In these hard times, tenants may not be able to pay their rent or other sums due under their lease. So they may get someone else to pay instead, for example a director of the company tenant, a family member or an investing shareholder. There will be good reasons why the rent cannot be passed through the tenant’s books – why not pay the rent direct?
What should the landlord do, when confronted with this situation? It must be tempting just to accept the money. The last thing the landlord wants in the current climate is a lack of income. If the landlord’s interest in the property is mortgaged, the lender will not defer payments from the landlord. Money from the third party is just as good as the tenant’s, or is it?
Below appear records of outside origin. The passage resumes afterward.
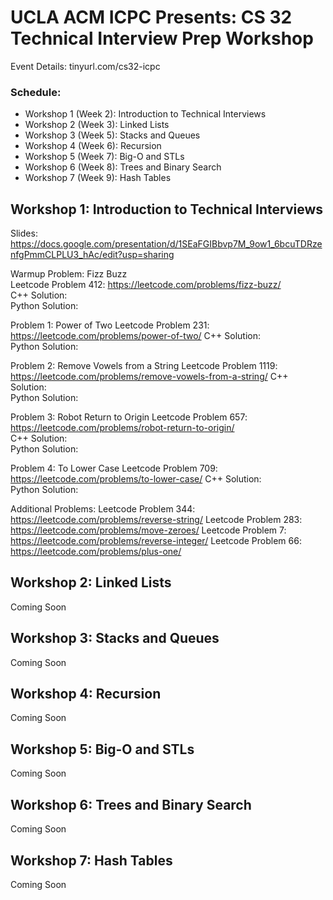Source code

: # UCLA ACM ICPC Presents: CS 32 Technical Interview Prep Workshop
Event Details: tinyurl.com/cs32-icpc

### Schedule:  
  * Workshop 1 (Week 2): Introduction to Technical Interviews  
  * Workshop 2 (Week 3): Linked Lists  
  * Workshop 3 (Week 5): Stacks and Queues  
  * Workshop 4 (Week 6): Recursion  
  * Workshop 5 (Week 7): Big-O and STLs  
  * Workshop 6 (Week 8): Trees and Binary Search  
  * Workshop 7 (Week 9): Hash Tables  

## Workshop 1: Introduction to Technical Interviews
Slides: https://docs.google.com/presentation/d/1SEaFGIBbvp7M_9ow1_6bcuTDRzenfgPmmCLPLU3_hAc/edit?usp=sharing

Warmup Problem: Fizz Buzz  
   Leetcode Problem 412: https://leetcode.com/problems/fizz-buzz/  
   C++ Solution:   
   Python Solution:   
   
Problem 1: Power of Two
   Leetcode Problem 231: https://leetcode.com/problems/power-of-two/
   C++ Solution:   
   Python Solution:  

Problem 2: Remove Vowels from a String
   Leetcode Problem 1119: https://leetcode.com/problems/remove-vowels-from-a-string/
   C++ Solution:   
   Python Solution:  

Problem 3: Robot Return to Origin
   Leetcode Problem 657: https://leetcode.com/problems/robot-return-to-origin/   
   C++ Solution:   
   Python Solution:  
   
Problem 4: To Lower Case 
   Leetcode Problem 709: https://leetcode.com/problems/to-lower-case/
   C++ Solution:   
   Python Solution:  
   
Additional Problems:
   Leetcode Problem 344: https://leetcode.com/problems/reverse-string/
   Leetcode Problem 283: https://leetcode.com/problems/move-zeroes/
   Leetcode Problem 7: https://leetcode.com/problems/reverse-integer/
   Leetcode Problem 66: https://leetcode.com/problems/plus-one/

## Workshop 2: Linked Lists
Coming Soon

## Workshop 3: Stacks and Queues
Coming Soon

## Workshop 4: Recursion
Coming Soon 

## Workshop 5: Big-O and STLs
Coming Soon

## Workshop 6: Trees and Binary Search
Coming Soon

## Workshop 7: Hash Tables
Coming Soon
The landlord should be aware that, by accepting the rent, it may be discarding a right to forfeit the lease; that is to say, to bring the lease to a premature end. Of more practical significance, the landlord will need to ensure that, in accepting the rent from someone other than the tenant, it does not set up a relationship of landlord and tenant with that third party. That would create a new lease or tenancy between the landlord and the payer. The resulting situation would mean the formal lease between the landlord and the impecunious tenant has in some way been surrendered and superseded by this new relationship.
The landlord is under no obligation to accept rent offered by a third party. If it does accept the rent, it should take appropriate steps to protect itself. These should include obtaining confirmation from both the tenant and the third party that the third party is paying the rent as agent for the tenant and on its behalf. It would also help if that confirmation extended to an acknowledgement that there was no intention between the three parties that any relationship of landlord and tenant be created between the landlord and the third party.
Any invoices for the rent (including VAT invoices) must continue to be addressed to the proper tenant. The landlord may come under pressure to reissue the VAT invoice to the payer of the rent so they can recover the VAT charged. Such a step could prove fatal to the landlord’s position.